- Dances With Bears - https://johnhelmer.org -

WHEN RUSSIAN BANKS FALL, THEY ALSO FLY AWAY

When a tree falls in the forest, everywhere in the world the same thing happens. It makes a loud noise; it drops to the right or left; it crushes the life below unpredictably. But when a Russian bank crashes, it comes down in a way that’s unique – less like a doomed tree, more like a rat escaping into a warren of tunnels that were dug in advance.

Alexander Smolensky, the proprietor of SBS-Agro, Russia’s largest depositor bank in 1998, is probably the only banker in the world to escape scot-free from the consequences of what he did to bring his bank down. As he shuttles between homes in Austria, England, Russia and elsewhere, he has never been held accountable for his actions, which led to the billion-dollar losses of the bank, nor has he answered to the charges that he and his cronies stripped the assets of the bank, both before and after the crash. He has not been charged with any wrongdoing. He has paid nothing. He continues in the banking business as if nothing had ever happened. His net worth may be as good, or even better today, than it was before he and his bank parted company.

In most forests, fallen trees attract woodcutters. But the liquidation of SBS-Agro has proceeded with no accountability from the Central Bank, which holds all the evidence of what happened, or from ARCO, the government’s special agency for bank insolvencies. There has been no parliamentary action, no review by the Accounting Chamber, no General Prosecutor’s report, no statement by President Vladimir Putin or any of his officials. SBS-Agro has been cut apart without a sound.
Compare the circumstances in South Africa over the past month, when Saambou Bank, one of the largest lenders to black Africans, was forced to close after there was a run of depositors to withdraw their funds. As in Russia, there was immediate suspicion that those who controlled the bank had started to bail out when they realized a crisis of confidence was inevitable. As in Russia, there is widespread suspicion that the state banking authority, the Reserve Bank of South Africa, had been dealing secretly to sustain Saambou’s liquidity while it continued adding to its loan book, sustaining the bank’s insiders but ultimately abandoning the bank’s depositors and clients.

The political consequences have obliged both the South African and Russian liquidators to offer small depositors some hope. Within days, Saambou’s 300,000 depositors, with accounts averaging $261, were offered the chance to withdraw the balance up to the average total. In Russia, it has taken almost four years for the government to offer SBS-Agro’s depositors to return part of their money. But by the time the former dollar accounts have been converted into rubles at last year’s exchange rate, and the Finance Ministry bonds into which the cash has been swapped can be redeemed, the value of the depositors’ balances will have shrunk to around half of what they were in August 1998. Today, Alfa Bank, one of the government’s designated agents in the settlement, is offering to buy up depositors’ paper at just 54 percent of their face value. Russians would say getting that much back from a bank crash is a good deal.

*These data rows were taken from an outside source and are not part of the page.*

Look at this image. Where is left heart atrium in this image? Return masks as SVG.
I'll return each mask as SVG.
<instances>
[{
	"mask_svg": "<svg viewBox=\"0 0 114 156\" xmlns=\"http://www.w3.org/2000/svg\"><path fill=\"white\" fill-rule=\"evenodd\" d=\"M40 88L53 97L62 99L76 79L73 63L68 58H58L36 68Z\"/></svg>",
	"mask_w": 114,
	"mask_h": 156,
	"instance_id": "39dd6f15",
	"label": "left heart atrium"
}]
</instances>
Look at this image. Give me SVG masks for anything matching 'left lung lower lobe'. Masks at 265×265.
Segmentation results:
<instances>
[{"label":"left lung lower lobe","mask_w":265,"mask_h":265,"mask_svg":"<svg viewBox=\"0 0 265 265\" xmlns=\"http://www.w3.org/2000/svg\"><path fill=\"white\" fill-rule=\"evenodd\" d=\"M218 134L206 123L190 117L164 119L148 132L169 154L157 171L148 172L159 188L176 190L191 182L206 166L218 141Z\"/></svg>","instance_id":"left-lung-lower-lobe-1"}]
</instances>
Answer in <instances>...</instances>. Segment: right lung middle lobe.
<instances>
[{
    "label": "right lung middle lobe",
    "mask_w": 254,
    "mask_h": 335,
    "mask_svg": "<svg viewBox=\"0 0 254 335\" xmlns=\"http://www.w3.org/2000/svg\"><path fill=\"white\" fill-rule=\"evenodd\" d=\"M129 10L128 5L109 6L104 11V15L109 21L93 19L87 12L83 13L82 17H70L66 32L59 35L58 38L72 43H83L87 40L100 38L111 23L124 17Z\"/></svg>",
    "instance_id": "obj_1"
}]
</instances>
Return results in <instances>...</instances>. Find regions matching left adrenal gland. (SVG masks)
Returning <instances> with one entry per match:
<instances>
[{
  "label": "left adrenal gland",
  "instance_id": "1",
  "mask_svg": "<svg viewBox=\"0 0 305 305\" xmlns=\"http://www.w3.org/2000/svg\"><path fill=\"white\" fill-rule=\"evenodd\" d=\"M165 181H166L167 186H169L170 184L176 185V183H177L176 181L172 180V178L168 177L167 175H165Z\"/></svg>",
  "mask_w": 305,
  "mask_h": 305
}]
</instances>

There are big differences, too. What brought Saambou down was its huge exposure to a practice known everywhere else in the world as loansharking. In South Africa, since the end of apartheid, that has been called by the name “micro-lending.” That is what happens when poor people with unstable jobs and unpredictable cash incomes are encouraged to buy consumer goods on short-term, high-interest credit they can barely afford. To fill its micro-lending book, Saambou’s management and salesmen abandoned the normal credit checks of a regular bank. They also dropped the harsh debt-collection practices of the black townships. Instead of threats to break legs and cut off fingers, Saambou offered loan rollovers. But lacking even accurate names and addresses for their debtors, the bank was first forced to rely on crooked intermediaries, and then on shareholders and the Reserve Bank to accept increasingly large loan loss provisions. In short, Saambou crashed when depositors began to suspect that the losses might outstrip the income or the realizable value of the bank’s assets.

Russians would be mystified by the Saambou crash. For one thing, those who are poorest are benefiting quickest and most from the cleanup. Not only poor depositors will get their money back. Poor borrowers in the micro-lending program are likely to have their loans written off. South African critics of the Saambou liquidation process are complaining that the solvency statutes do not allow the official liquidators to favor one group of creditors over another. It’s difficult, politically speaking, in South Africa to complain when poor blacks benefit from the misfortunes of wealthier whites. But there is no doubt that apart from a few insiders at the top of Saambou, it will be the white shareholders that will suffer most from the crash – and not only Saambou shareholders. The crash has triggered a loss of confidence that in four weeks has wiped up to 10 percent off the value of other bank shares.

The ordinary Russian depositor in SBS-Agro would be astonished to learn that in his predicament in South Africa, he might emerge from the wreckage more or less intact, while Alexander Smolensky, the controlling shareholder of SBS-Agro, would suffer most. In Russia, most Russians would say, if banks are like trees, they never fall down. They always fly up and away.